===== Extracted records

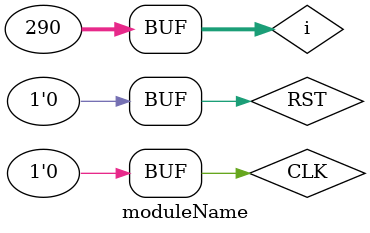
<source format=v>
module moduleName ();

reg CLK;
wire [31:0] OUT;
reg RST;
integer i;
SingleCpu SingleCpu1 (.CLK(CLK), .RST(RST), .OUT(OUT));

initial begin
    RST = 1;
    CLK = 0;
    #5;
    CLK = 1;
    #5
    RST = 0;
    CLK = 0;
    #5
    for(i=0; i<290; i=i+1) begin
        CLK = 1;
        #5
        CLK = 0;
        #5;
    end


end


// always begin
//     #6 CLK=0;
//     #4 CLK=1;
// end

    
endmodule
</source>
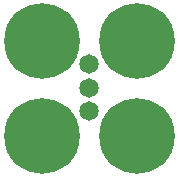
<source format=gts>
G04 #@! TF.FileFunction,Soldermask,Top*
%FSLAX46Y46*%
G04 Gerber Fmt 4.6, Leading zero omitted, Abs format (unit mm)*
G04 Created by KiCad (PCBNEW 4.0.1-3.201512221402+6198~38~ubuntu14.04.1-stable) date Tue 01 Mar 2016 10:18:30 PM PST*
%MOMM*%
G01*
G04 APERTURE LIST*
%ADD10C,0.100000*%
%ADD11C,6.400000*%
%ADD12C,1.650000*%
G04 APERTURE END LIST*
D10*
D11*
X135500000Y-85500000D03*
D12*
X131450000Y-89425000D03*
X131450000Y-87425000D03*
X131450000Y-91425000D03*
D11*
X135500000Y-93500000D03*
X127500000Y-85500000D03*
X127500000Y-93500000D03*
M02*

</source>
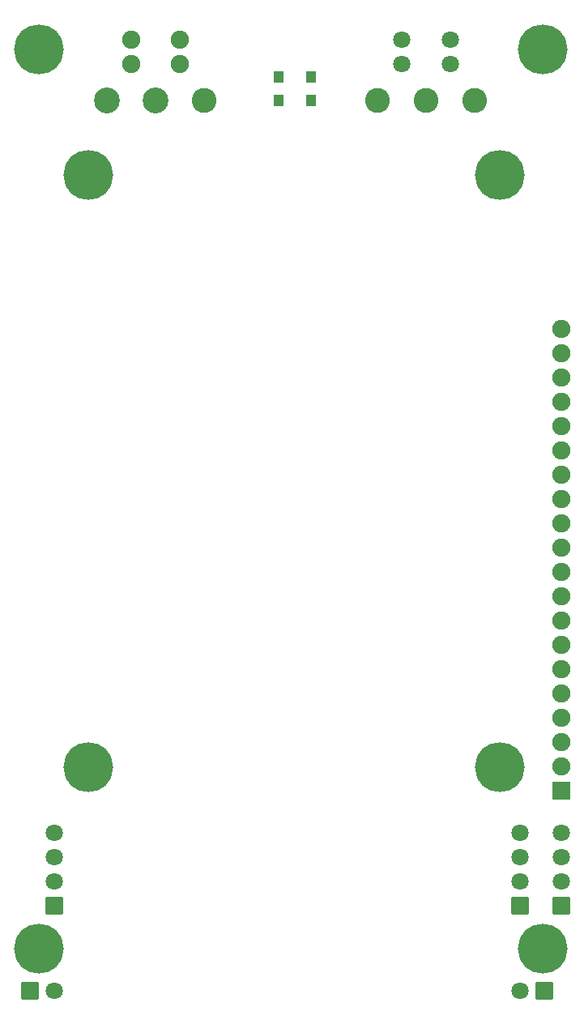
<source format=gbs>
G04 Layer: BottomSolderMaskLayer*
G04 EasyEDA v6.5.29, 2023-07-18 10:32:44*
G04 f0145a9d3cf84adf84608df9e98d150b,5a6b42c53f6a479593ecc07194224c93,10*
G04 Gerber Generator version 0.2*
G04 Scale: 100 percent, Rotated: No, Reflected: No *
G04 Dimensions in millimeters *
G04 leading zeros omitted , absolute positions ,4 integer and 5 decimal *
%FSLAX45Y45*%
%MOMM*%

%AMMACRO1*1,1,$1,$2,$3*1,1,$1,$4,$5*1,1,$1,0-$2,0-$3*1,1,$1,0-$4,0-$5*20,1,$1,$2,$3,$4,$5,0*20,1,$1,$4,$5,0-$2,0-$3,0*20,1,$1,0-$2,0-$3,0-$4,0-$5,0*20,1,$1,0-$4,0-$5,$2,$3,0*4,1,4,$2,$3,$4,$5,0-$2,0-$3,0-$4,0-$5,$2,$3,0*%
%ADD10C,1.9016*%
%ADD11MACRO1,0.1016X0.9X-0.9X0.9X0.9*%
%ADD12MACRO1,0.1016X-0.475X-0.575X0.475X-0.575*%
%ADD13MACRO1,0.1016X-0.85X0.85X0.85X0.85*%
%ADD14C,1.8016*%
%ADD15MACRO1,0.1016X0.85X-0.85X-0.85X-0.85*%
%ADD16MACRO1,0.1016X-0.85X-0.85X-0.85X0.85*%
%ADD17C,5.2032*%
%ADD18C,1.9032*%
%ADD19C,2.7032*%
%ADD20C,2.6016*%

%LPD*%
D10*
G01*
X5930900Y7937500D03*
D11*
G01*
X5930886Y3111489D03*
D10*
G01*
X5930900Y3365500D03*
G01*
X5930900Y3619500D03*
G01*
X5930900Y3873500D03*
G01*
X5930900Y4127500D03*
G01*
X5930900Y4381500D03*
G01*
X5930900Y4635500D03*
G01*
X5930900Y4889500D03*
G01*
X5930900Y5143500D03*
G01*
X5930900Y5397500D03*
G01*
X5930900Y5651500D03*
G01*
X5930900Y5905500D03*
G01*
X5930900Y6159500D03*
G01*
X5930900Y6413500D03*
G01*
X5930900Y6667500D03*
G01*
X5930900Y6921500D03*
G01*
X5930900Y7175500D03*
G01*
X5930900Y7429500D03*
G01*
X5930900Y7683500D03*
D12*
G01*
X2980359Y10566400D03*
G01*
X3318840Y10566400D03*
G01*
X2980359Y10325100D03*
G01*
X3318840Y10325100D03*
D13*
G01*
X381001Y1015996D03*
D14*
G01*
X635000Y1016000D03*
D15*
G01*
X5753091Y1015996D03*
D14*
G01*
X5499100Y1016000D03*
D16*
G01*
X635000Y1904993D03*
D14*
G01*
X635000Y2159000D03*
G01*
X635000Y2413000D03*
G01*
X635000Y2667000D03*
D16*
G01*
X5499091Y1904993D03*
D14*
G01*
X5499100Y2159000D03*
G01*
X5499100Y2413000D03*
G01*
X5499100Y2667000D03*
D16*
G01*
X5930888Y1904993D03*
D14*
G01*
X5930900Y2159000D03*
G01*
X5930900Y2413000D03*
G01*
X5930900Y2667000D03*
D17*
G01*
X469900Y10858500D03*
D18*
G01*
X1435100Y10960100D03*
G01*
X1435100Y10706100D03*
G01*
X1943100Y10960100D03*
G01*
X1943100Y10706100D03*
D19*
G01*
X1687093Y10325100D03*
D20*
G01*
X2197100Y10325100D03*
D19*
G01*
X1179093Y10325100D03*
D14*
G01*
X4267200Y10960100D03*
G01*
X4267200Y10706100D03*
G01*
X4775200Y10960100D03*
G01*
X4775200Y10706100D03*
D20*
G01*
X4519193Y10325100D03*
G01*
X5029200Y10325100D03*
G01*
X4011193Y10325100D03*
D17*
G01*
X5737199Y10858500D03*
G01*
X471271Y1460500D03*
G01*
X5737199Y1460500D03*
G01*
X5285206Y9543313D03*
G01*
X990600Y9543313D03*
G01*
X5285206Y3352800D03*
G01*
X990600Y3352800D03*
M02*

</source>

==========

▶ **Task details**: Wherever a line above contains "format", copy that line.

▶ **Result of the task**:
<source format=v>
<source format=gts>
G04 Gerber Fmt 4.6, Leading zero omitted, Abs format (unit mm)*
<source format=gbs>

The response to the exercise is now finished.